A visual map of the stack: edge static site, Koyeb inference, Infisical secrets, and the sft-wagmi training loop that feeds Wagmi CPU and GPU tiers.
This page is the short stack map with diagrams. For the full story (frugal ops, sovereignty, GDPR, AI Act, economics), see The Web Site is the Demo.
Why this shape? One TypeScript codebase stays portable. Public pages are cheap at the edge. Inference is tiered: a small CPU model for everyone, a large GPU model when authentication makes it worth the cost. Models are trained in our sft-wagmi repo, baked into Docker images, and configured through Infisical so dev, staging, and prod never diverge in secret.
flowchart TB
visitor["Visitor or signed-in user"]
subgraph edge ["Edge and runtime"]
cf["Cloudflare Pages static and API proxy"]
web["Koyeb web: Next.js plus CPU llama-server"]

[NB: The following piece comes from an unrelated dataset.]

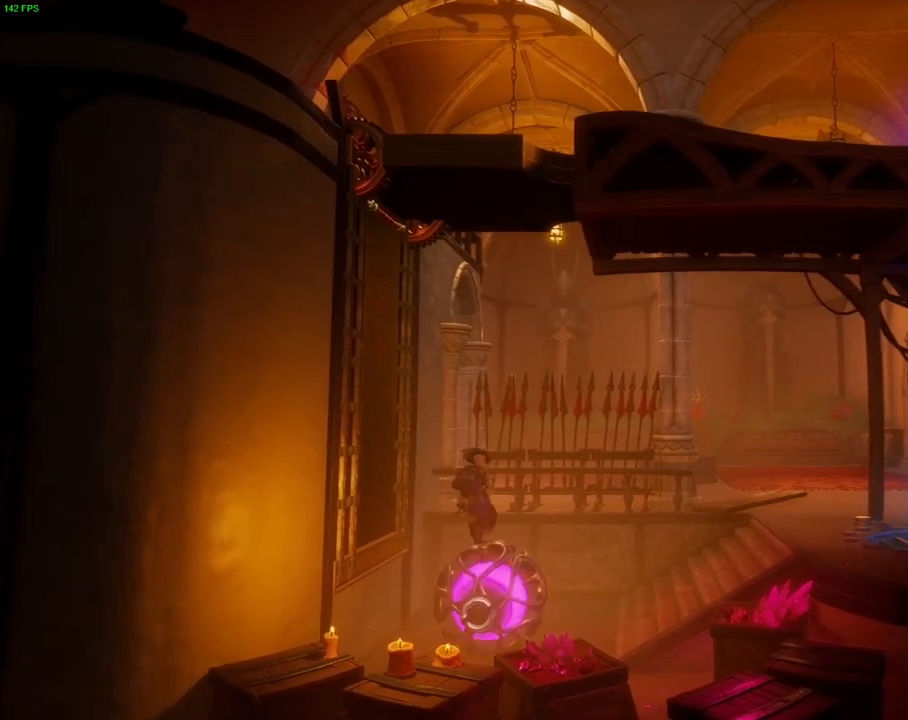
{"dt_ms": 500, "buttons": [], "left_stick": "right", "right_stick": "center", "events": []}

gpu_svc["Koyeb GPU: wagmi-sft-14b scale-to-zero"]
end
subgraph app ["Application"]
ui["React 19, Assistant UI, next-intl"]
api["API routes: chat, auth, health"]
end
subgraph data ["Data and configuration"]
inf["Infisical secrets"]
pg[("PostgreSQL via Drizzle")]
sb["Supabase email OTP"]
end
subgraph factory ["Model factory sft-wagmi"]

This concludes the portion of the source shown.